## Parts of the exercise
**A.** Please check each statement against the Mola Mola forum thread and answer yes or no, quoting the deciding words: (i) The first poster lost a Cobia on Saturday. (ii) JD7.62 had seen a sunfish before this video. (iii) Caddy Yakker has seen more of these fish close to shore here than in California.
**B.** Carry on the Mola Mola forum thread with further replies that follow its last post.

## Text extract
....
# Mola Mola



## BlackJeep (Jun 13, 2010)

In addition to losing the monster Cobia on Saturday, I filmed this Mola Mola.





http://www.pensacolafishingforum.com/www.youtube.com/watch?v=DrJE-qqRrzw&feature=youtu.be


----------



## Time Bandit (Apr 16, 2012)

That's awesome, man!! Something I'm sure few have ever and will ever see.


----------



## JD7.62 (Feb 13, 2008)

Awesome man! Ive seen two whale sharks but never a sunfish! And DAMN that water was blue compared just a mile and half off where Doug and I fished Saturday.


----------



## JD7.62 (Feb 13, 2008)

...


----------



## Yobenny (Mar 2, 2013)

I haven't seen one of those in many many years. The last one I saw was absolutely huge, had to be 2k, scratching itself on the side of our boat.


----------



## panhandleslim (Jan 11, 2013)

Awesome video man. My friends saw the same one from the sportfishing boat 'Up to It'. I guess it was the same one or another one. It was the same day in the same area.


----------



## Ga Transplant (Feb 26, 2012)

We saw a huge sunfish off the Okaloosa Pier Saturday....and you're right, those things are HUGE!! Great video. Fish-On! GT :thumbup:


----------



## Night Wing (May 16, 2011)

Neat video. Best video of a mola I've ever seen.


----------



## chaps (Aug 31, 2009)

Incredible!!!!


----------



## WhackUmStackUm (Jan 31, 2010)

Awesome! I am amazed by how many blue water fish you guys run into off of Navarre Beach.


----------



## Caddy Yakker (May 21, 2011)

Very cool! I have seen several here but not in the yak. I have seen a lot more in California than here close to shore.
....
## Raw data

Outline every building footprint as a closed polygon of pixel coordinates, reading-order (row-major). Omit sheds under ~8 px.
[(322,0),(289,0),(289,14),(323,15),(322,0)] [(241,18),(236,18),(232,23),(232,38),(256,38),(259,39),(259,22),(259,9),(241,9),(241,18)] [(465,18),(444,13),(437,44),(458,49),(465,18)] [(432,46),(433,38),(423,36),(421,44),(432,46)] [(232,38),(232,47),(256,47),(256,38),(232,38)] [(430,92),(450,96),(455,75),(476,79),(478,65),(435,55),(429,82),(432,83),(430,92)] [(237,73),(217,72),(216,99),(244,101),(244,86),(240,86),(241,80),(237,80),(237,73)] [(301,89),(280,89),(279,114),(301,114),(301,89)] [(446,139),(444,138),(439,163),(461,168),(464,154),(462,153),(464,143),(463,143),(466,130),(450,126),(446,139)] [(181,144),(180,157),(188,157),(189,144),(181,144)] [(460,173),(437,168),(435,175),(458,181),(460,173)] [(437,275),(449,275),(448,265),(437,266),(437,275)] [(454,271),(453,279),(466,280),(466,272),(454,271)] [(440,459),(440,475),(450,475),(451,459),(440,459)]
....
## Answers given
**A.**
(i) Yes: "In addition to losing the monster Cobia on Saturday, I filmed this Mola Mola."
(ii) No: "Ive seen two whale sharks but never a sunfish!"
(iii) No: "I have seen a lot more in California than here close to shore."

**B.**
----------



## below me (Jan 13, 2012)

hideous...

...but an awesome sight, nonetheless. thanks for sharing.


----------



## Ginzu (Nov 16, 2011)

We should have filmed the tripletail as well. Pretty cool day on the water.


----------



## FLcowboyFan (May 10, 2008)

Very cool....thanks for sharing!


----------



## aquatic argobull (Mar 2, 2009)

Beautiful! Thanks for sharing


----------



## Dang Dang (Feb 27, 2013)

That is wicked! I've never seen one up close like that. Pre-historic looking.


----------



## yakntat (May 12, 2011)

Really good footage! Nice video. I seen one last year fairly close to navarre pier in the yak, but it was smaller than that and it didn't let me get that close to it. I couldn't figure out what it was at the time.


----------



## GatorBane (Jan 11, 2010)

It's amazing what you guys run across out there. Every trip it's something different. Keep it coming because we are ENTHRALLED!


----------



## Wilbur (Jan 17, 2011)

Wow. I had never heard of those. So cool. Navarre always seems to have variety. I read that they eat jellyfish...they're welcome to cruise on down to Johnsons Beach.


----------



## Ginzu (Nov 16, 2011)

GatorBane said:


> It's amazing what you guys run across out there. Every trip it's something different. Keep it coming because we are ENTHRALLED!


Caught 6 species that day and saw 2 more we didn't catch. Always something interesting out here.


----------



## Fishermon (Oct 19, 2007)

awesome video , thanks for sharing. 

Videos you guys make in gnral takes time and dedication...I appreciate all the footage you guys post. and as a side note (and FYI)...Im sure i've seen bft darting at high speeds through (under the pier) the pompano hole the other day....they are out there guys.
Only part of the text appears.